**MATERIAL PROVIDED:**
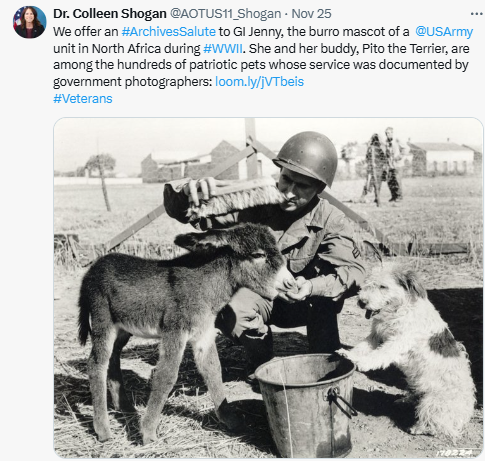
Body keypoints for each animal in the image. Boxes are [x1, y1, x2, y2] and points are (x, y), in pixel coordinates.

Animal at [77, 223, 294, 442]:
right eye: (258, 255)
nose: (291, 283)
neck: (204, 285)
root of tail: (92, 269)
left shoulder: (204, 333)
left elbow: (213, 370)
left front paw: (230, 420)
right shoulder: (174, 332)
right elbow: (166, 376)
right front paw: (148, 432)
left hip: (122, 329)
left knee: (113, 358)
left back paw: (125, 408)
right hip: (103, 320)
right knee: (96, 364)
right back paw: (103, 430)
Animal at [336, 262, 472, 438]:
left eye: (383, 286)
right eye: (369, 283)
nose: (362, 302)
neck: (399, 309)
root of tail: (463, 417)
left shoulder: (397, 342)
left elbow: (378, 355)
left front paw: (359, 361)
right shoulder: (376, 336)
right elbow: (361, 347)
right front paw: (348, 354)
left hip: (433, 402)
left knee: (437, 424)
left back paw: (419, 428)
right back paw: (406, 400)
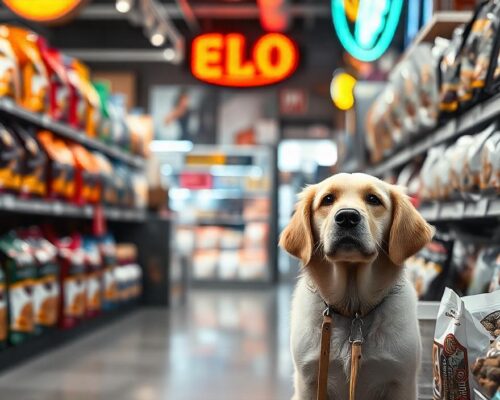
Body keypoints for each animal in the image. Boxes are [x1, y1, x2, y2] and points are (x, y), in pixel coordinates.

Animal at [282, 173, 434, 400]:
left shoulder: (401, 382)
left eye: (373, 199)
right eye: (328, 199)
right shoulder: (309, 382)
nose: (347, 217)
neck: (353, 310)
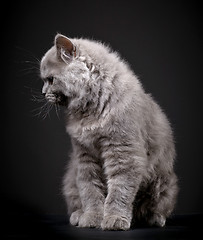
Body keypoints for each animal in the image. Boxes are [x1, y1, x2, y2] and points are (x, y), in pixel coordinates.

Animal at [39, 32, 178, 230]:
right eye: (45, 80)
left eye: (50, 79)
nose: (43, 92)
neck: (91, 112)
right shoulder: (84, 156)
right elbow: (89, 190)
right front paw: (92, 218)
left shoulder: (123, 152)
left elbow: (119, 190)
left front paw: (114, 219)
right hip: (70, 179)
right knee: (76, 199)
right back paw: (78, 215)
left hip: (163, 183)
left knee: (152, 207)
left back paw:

**WHAT YOU NEED TO DO:** Copy the records above from the first line through the line containing "right back paw: (103, 430)", both included, and leave out any pictures.

**EXERCISE SOLUTION:**
Body keypoints for each animal in the image. Boxes are [x1, y1, x2, y2] and points are (x, y), in pixel coordinates.

Animal at [77, 223, 294, 442]:
right eye: (258, 255)
nose: (291, 283)
neck: (204, 285)
root of tail: (92, 269)
left shoulder: (204, 333)
left elbow: (213, 370)
left front paw: (230, 420)
right shoulder: (174, 332)
right elbow: (166, 376)
right front paw: (148, 432)
left hip: (122, 329)
left knee: (113, 358)
left back paw: (125, 408)
right hip: (103, 320)
right knee: (96, 364)
right back paw: (103, 430)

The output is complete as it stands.